Inkling - Investigating Incident – Incident details

Investigating Incident

Resolved
Partial outage
Started 8 months agoLasted 39 minutes

Affected

Axis Web Reader

Partial outage from 5:05 PM to 5:44 PM

Inkling Web Reader

Partial outage from 5:05 PM to 5:44 PM

Habitat

Partial outage from 5:05 PM to 5:44 PM

Updates
  • Resolved
    Update

    At approximately 3:00 AM PT on February 1, 2024, an AWS-automated process intended to maintain data redundancy while replacing defective hardware caused large amounts of data to be placed on a single server, resulting in its storage volume reaching capacity. This prevented new user and attribute data from being recorded. Inkling Engineering increased the storage capacity of these servers, which resolved the issue of saving incoming changes to this data. All of the jobs which had failed during the incident were re-run to restore the proper data state and ensure proper distribution of Inkdocs. All told, the issue persisted for approximately 5 hours and 36 minutes.

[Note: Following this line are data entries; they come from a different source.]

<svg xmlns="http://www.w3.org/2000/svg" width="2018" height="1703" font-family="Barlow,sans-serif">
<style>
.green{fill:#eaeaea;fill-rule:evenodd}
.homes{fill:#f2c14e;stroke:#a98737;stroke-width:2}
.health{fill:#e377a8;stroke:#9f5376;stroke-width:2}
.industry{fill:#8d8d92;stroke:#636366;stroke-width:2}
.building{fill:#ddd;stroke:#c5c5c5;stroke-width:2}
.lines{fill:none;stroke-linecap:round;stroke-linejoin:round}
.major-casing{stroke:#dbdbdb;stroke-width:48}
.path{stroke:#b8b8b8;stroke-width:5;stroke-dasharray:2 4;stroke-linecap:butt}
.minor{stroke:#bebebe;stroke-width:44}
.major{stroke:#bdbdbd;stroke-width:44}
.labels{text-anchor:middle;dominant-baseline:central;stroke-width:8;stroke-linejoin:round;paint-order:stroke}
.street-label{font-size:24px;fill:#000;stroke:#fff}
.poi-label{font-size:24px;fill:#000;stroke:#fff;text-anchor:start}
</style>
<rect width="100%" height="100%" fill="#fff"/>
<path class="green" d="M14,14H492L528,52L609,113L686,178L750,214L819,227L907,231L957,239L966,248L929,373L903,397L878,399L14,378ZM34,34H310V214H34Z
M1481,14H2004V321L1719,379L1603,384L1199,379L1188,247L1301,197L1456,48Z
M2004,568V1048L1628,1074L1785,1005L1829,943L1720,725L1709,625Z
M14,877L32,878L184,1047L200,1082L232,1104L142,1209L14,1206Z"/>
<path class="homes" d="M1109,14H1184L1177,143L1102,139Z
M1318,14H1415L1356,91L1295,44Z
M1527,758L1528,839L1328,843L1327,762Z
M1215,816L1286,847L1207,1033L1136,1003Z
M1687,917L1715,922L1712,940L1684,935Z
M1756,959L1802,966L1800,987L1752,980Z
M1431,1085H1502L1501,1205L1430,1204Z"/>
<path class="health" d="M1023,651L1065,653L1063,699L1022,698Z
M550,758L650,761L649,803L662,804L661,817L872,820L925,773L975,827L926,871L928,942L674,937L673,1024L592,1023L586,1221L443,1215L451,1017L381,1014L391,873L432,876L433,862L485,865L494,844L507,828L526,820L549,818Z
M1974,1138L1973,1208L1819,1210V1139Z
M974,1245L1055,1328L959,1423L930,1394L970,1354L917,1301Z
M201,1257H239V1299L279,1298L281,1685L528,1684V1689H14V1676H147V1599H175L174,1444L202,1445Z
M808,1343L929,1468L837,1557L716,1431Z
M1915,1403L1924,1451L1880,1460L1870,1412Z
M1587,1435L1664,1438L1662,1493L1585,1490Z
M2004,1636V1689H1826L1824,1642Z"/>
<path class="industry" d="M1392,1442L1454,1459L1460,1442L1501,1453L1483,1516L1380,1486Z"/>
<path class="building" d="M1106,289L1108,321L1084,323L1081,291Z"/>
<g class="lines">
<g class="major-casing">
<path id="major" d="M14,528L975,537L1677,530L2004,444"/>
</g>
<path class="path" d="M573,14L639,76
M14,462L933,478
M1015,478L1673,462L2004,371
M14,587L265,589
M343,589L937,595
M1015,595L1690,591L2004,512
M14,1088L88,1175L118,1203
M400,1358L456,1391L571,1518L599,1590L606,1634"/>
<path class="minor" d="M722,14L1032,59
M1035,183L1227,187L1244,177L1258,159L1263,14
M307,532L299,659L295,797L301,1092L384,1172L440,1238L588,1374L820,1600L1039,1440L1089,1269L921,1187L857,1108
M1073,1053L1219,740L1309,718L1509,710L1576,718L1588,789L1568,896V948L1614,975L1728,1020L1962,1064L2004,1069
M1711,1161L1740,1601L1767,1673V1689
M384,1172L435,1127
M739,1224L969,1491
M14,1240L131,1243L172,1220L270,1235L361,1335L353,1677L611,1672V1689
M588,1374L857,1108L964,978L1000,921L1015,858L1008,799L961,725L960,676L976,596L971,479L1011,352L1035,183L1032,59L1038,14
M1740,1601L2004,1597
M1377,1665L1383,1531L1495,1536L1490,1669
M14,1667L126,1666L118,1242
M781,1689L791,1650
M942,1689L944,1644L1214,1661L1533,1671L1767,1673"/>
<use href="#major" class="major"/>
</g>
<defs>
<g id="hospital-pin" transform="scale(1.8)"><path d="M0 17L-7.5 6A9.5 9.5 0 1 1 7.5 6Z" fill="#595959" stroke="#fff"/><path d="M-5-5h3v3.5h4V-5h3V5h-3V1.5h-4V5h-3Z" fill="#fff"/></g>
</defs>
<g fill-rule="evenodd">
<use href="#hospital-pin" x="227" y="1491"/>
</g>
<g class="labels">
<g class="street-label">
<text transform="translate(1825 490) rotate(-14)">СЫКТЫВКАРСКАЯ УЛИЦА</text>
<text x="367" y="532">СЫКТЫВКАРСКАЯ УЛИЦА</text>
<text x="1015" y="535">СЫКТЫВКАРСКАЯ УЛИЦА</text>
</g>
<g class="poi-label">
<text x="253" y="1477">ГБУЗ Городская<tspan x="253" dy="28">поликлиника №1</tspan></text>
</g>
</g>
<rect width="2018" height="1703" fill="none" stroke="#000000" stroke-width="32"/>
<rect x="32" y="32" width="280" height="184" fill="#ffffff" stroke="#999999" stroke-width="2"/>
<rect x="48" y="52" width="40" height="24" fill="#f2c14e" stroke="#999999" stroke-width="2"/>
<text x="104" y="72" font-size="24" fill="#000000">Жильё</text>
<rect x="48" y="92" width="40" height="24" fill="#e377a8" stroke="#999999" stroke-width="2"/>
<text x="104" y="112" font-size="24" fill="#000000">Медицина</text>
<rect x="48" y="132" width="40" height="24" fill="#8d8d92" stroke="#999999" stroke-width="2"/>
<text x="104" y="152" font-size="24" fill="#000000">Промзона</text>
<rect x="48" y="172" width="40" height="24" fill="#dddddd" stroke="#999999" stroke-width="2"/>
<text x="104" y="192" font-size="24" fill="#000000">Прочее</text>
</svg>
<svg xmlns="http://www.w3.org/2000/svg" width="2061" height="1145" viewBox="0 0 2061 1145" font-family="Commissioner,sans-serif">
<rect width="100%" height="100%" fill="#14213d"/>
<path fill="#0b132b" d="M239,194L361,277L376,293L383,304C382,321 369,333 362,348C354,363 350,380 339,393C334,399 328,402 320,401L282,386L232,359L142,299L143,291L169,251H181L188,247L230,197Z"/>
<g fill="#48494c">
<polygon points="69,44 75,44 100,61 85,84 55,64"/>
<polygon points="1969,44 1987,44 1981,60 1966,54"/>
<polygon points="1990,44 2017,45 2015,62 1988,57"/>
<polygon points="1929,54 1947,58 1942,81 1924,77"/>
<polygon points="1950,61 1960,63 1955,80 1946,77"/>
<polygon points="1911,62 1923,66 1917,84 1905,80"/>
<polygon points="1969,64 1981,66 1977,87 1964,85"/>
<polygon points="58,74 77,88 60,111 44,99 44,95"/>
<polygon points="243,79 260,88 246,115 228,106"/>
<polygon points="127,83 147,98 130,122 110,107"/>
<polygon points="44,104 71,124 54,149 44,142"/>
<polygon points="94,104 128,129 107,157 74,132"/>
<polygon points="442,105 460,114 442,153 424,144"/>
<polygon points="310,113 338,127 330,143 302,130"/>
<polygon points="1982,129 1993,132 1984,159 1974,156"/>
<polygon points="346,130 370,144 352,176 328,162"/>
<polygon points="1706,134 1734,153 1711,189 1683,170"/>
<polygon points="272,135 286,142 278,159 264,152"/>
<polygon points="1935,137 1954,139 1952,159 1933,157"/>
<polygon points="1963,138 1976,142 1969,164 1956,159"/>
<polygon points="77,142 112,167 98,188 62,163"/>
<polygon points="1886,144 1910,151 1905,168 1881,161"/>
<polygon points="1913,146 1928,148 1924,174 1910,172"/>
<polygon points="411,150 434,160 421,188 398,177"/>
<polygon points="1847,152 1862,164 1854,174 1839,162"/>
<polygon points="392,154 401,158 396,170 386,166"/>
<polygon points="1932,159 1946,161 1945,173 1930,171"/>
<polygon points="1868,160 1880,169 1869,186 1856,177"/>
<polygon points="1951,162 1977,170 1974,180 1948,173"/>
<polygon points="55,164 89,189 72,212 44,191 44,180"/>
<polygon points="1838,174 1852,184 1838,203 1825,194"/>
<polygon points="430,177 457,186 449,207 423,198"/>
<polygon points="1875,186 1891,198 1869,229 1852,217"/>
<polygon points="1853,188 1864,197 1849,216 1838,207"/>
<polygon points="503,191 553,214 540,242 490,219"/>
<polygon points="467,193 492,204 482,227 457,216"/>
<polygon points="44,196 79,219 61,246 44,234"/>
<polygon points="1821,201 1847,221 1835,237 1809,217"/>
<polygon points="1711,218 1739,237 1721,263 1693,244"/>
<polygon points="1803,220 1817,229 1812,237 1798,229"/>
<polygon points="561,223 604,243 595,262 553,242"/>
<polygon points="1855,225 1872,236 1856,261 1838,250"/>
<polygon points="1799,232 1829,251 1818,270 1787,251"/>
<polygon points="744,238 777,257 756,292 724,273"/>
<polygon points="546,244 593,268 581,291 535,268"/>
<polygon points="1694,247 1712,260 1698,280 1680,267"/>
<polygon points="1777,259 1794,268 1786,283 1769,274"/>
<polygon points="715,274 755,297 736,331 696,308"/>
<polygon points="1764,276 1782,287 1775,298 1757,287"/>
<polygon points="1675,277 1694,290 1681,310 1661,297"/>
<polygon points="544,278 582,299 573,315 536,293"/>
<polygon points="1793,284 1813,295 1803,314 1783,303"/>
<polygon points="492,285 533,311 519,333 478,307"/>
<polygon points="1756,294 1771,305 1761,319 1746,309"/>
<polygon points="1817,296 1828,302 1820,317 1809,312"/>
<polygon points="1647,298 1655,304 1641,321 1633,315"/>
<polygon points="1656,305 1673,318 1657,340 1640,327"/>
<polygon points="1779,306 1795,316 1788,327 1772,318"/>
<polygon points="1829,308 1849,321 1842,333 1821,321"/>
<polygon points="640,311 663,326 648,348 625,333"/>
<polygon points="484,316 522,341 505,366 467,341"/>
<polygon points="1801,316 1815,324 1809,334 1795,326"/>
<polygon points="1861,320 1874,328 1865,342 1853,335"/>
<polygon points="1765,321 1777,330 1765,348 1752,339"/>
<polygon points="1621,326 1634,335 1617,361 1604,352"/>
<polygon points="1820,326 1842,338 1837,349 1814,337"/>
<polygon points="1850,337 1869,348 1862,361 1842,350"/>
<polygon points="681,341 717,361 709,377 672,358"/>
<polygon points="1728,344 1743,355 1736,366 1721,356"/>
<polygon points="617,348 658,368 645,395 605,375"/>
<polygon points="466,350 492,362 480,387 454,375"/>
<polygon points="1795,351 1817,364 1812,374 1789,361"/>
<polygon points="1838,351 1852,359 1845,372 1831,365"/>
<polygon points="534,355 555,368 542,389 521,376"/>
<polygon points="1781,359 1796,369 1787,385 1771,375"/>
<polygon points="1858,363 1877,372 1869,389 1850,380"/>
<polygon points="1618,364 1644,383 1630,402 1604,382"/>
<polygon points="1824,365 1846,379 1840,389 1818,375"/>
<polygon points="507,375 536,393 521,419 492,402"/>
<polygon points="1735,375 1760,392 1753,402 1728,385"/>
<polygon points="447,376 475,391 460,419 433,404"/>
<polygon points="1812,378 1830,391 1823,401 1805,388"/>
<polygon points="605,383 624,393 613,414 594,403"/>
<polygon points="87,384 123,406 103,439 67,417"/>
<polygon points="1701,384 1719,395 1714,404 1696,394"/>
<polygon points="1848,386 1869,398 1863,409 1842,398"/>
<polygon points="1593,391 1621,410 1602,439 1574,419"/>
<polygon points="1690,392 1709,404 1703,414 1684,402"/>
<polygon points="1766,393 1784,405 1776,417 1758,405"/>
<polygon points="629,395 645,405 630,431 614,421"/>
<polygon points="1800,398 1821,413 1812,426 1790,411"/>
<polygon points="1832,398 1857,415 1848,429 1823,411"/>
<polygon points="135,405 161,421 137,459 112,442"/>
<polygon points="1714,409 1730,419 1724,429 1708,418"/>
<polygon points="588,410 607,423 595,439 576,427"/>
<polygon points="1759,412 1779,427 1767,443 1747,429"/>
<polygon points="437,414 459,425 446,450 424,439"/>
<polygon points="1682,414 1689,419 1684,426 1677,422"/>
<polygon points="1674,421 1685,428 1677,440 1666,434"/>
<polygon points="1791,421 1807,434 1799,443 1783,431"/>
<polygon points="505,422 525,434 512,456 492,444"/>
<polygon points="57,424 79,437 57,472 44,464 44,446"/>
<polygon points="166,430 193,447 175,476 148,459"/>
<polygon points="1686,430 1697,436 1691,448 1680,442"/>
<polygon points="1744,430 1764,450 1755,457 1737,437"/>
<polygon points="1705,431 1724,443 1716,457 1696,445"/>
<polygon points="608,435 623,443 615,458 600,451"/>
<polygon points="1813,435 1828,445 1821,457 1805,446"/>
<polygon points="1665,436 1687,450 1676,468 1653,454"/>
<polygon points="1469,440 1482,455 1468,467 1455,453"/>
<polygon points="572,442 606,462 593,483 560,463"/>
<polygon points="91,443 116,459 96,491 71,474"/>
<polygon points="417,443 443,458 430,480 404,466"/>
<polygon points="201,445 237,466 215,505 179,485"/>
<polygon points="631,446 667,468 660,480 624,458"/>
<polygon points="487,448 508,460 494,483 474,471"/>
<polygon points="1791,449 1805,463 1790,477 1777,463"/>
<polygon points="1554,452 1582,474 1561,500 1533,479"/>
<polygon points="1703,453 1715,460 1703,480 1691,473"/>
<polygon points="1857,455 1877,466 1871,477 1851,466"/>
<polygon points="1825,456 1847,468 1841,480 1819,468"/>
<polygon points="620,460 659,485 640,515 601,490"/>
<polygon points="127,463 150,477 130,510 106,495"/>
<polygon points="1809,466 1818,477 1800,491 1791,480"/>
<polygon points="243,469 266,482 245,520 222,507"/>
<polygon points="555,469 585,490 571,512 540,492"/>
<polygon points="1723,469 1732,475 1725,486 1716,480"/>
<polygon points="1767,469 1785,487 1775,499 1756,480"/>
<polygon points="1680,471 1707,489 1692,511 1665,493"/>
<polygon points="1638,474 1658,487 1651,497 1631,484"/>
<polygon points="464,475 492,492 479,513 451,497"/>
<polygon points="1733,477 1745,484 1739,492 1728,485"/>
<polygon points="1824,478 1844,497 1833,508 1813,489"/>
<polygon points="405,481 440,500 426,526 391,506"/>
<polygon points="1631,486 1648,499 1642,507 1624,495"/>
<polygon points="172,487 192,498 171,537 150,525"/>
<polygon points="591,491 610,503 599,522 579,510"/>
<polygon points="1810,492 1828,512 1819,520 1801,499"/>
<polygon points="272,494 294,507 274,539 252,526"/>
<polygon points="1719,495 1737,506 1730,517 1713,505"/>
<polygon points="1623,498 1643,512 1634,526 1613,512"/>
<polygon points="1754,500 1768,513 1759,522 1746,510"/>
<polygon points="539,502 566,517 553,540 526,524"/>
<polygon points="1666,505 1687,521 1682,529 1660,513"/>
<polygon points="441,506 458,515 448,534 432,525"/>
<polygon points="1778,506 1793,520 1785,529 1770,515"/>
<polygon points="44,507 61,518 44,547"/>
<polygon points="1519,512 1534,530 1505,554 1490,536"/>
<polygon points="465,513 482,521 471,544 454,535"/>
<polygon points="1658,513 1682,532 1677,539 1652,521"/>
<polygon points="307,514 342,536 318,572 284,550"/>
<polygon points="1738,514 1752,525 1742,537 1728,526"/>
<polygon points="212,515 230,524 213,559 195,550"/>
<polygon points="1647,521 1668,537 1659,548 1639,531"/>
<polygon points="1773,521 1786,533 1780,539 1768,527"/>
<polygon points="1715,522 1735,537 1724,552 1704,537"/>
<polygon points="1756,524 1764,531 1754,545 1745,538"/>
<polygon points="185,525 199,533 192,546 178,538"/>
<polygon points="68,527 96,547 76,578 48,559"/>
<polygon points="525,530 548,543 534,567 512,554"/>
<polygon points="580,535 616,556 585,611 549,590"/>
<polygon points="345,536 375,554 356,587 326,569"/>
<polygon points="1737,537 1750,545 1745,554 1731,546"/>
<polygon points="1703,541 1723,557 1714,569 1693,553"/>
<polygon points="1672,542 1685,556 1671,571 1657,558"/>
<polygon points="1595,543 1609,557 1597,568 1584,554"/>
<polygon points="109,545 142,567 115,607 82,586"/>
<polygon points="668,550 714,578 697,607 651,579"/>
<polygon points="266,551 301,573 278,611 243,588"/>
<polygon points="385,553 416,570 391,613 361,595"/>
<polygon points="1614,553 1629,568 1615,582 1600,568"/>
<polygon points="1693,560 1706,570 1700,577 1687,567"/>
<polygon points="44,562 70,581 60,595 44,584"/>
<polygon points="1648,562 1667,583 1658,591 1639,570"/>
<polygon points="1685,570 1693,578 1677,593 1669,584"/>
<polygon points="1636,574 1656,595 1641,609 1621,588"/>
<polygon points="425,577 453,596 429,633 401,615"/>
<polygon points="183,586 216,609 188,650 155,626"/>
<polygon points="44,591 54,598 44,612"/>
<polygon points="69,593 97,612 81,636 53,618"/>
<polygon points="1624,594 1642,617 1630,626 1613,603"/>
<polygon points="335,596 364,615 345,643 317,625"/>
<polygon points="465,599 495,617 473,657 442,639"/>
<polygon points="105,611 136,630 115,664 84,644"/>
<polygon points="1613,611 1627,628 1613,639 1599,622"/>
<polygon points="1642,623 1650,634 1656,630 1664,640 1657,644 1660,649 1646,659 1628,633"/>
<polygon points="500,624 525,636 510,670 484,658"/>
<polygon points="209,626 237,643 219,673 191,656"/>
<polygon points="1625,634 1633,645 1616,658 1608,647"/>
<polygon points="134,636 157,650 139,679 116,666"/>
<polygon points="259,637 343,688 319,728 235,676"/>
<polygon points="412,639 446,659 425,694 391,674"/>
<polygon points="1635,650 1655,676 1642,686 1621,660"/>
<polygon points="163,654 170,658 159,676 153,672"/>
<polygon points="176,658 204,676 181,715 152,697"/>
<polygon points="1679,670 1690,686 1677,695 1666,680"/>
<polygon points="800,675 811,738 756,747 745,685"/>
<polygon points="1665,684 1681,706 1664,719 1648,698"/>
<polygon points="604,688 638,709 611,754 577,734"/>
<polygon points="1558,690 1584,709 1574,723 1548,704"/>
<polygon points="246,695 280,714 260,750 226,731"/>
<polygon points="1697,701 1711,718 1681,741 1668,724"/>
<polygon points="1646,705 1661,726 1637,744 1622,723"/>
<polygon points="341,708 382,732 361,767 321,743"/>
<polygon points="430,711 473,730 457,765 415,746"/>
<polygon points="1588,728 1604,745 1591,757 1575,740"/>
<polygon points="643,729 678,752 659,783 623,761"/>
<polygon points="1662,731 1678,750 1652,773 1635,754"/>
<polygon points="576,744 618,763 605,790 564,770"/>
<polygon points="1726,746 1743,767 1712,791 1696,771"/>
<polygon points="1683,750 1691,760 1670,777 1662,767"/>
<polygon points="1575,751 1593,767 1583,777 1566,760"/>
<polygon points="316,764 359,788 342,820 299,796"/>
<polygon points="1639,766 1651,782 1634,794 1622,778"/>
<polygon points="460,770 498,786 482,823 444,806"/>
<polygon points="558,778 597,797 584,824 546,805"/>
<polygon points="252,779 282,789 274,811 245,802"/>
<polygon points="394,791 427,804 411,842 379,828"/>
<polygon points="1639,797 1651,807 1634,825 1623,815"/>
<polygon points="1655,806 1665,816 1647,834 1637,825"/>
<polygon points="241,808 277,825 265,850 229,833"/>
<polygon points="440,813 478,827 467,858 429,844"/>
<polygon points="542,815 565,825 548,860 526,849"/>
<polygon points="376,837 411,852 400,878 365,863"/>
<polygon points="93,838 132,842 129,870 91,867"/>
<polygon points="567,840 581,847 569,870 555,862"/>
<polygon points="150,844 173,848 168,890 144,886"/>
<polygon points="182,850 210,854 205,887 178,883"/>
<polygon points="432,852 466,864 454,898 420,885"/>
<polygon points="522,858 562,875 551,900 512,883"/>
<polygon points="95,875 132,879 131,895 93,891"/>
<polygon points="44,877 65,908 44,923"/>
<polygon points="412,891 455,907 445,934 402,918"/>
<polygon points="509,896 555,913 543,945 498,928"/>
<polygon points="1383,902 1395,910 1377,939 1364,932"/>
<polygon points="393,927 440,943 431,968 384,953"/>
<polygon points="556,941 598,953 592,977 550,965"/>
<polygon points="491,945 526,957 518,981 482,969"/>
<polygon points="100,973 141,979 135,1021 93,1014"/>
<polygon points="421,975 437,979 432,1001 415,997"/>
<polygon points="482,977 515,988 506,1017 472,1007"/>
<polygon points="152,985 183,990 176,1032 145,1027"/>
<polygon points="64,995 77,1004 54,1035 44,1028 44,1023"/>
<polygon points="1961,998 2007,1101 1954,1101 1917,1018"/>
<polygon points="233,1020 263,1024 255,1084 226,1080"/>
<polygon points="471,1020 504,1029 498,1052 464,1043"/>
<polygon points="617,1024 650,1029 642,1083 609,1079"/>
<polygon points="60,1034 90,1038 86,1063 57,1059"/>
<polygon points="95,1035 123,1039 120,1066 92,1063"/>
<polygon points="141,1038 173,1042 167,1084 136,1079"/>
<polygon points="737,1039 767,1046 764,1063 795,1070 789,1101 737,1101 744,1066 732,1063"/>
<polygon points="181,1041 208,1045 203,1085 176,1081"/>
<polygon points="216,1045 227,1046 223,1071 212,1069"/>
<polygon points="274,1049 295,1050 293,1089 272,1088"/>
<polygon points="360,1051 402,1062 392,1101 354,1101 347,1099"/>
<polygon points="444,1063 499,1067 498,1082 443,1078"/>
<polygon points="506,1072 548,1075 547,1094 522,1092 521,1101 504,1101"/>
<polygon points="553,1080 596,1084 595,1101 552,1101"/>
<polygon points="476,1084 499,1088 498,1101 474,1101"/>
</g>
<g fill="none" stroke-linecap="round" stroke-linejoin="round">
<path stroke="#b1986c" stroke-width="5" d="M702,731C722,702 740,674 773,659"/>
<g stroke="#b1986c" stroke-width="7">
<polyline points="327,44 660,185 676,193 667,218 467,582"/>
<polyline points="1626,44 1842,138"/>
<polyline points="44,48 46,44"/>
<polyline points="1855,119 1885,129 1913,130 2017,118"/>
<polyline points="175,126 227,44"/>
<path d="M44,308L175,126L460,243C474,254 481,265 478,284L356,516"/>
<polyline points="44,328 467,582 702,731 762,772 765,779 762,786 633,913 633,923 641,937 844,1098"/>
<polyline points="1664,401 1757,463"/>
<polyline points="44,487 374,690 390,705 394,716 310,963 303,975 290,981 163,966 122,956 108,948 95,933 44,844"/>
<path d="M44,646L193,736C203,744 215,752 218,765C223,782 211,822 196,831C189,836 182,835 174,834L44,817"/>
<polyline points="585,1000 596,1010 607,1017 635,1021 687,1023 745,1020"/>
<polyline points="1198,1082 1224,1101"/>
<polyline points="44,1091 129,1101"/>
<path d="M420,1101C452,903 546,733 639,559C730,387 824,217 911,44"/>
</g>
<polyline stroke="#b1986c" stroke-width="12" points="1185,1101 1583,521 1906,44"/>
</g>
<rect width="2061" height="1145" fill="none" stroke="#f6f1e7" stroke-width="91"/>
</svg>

    Monitoring surrounding this issue did trigger alerts, but they were set to a low priority which prevented them from alerting the on-call engineer. Engineering has added severity to certain of these alarms to improve response time in the future. Inkling is also investigating multiple approaches to managing the size of this data, which will make this sort of routine automation operation more efficient.

  • Resolved
    Resolved

    The incident has been resolved

  • Monitoring
    Monitoring

    We have resolved the issue and are monitoring.

  • Identified
    Identified

    We have identified the problem and are working towards resolution.

  • Investigating
    Investigating

    We are currently investigating issues with Inkdoc assignment and new users appearing in the People tab in Habitat.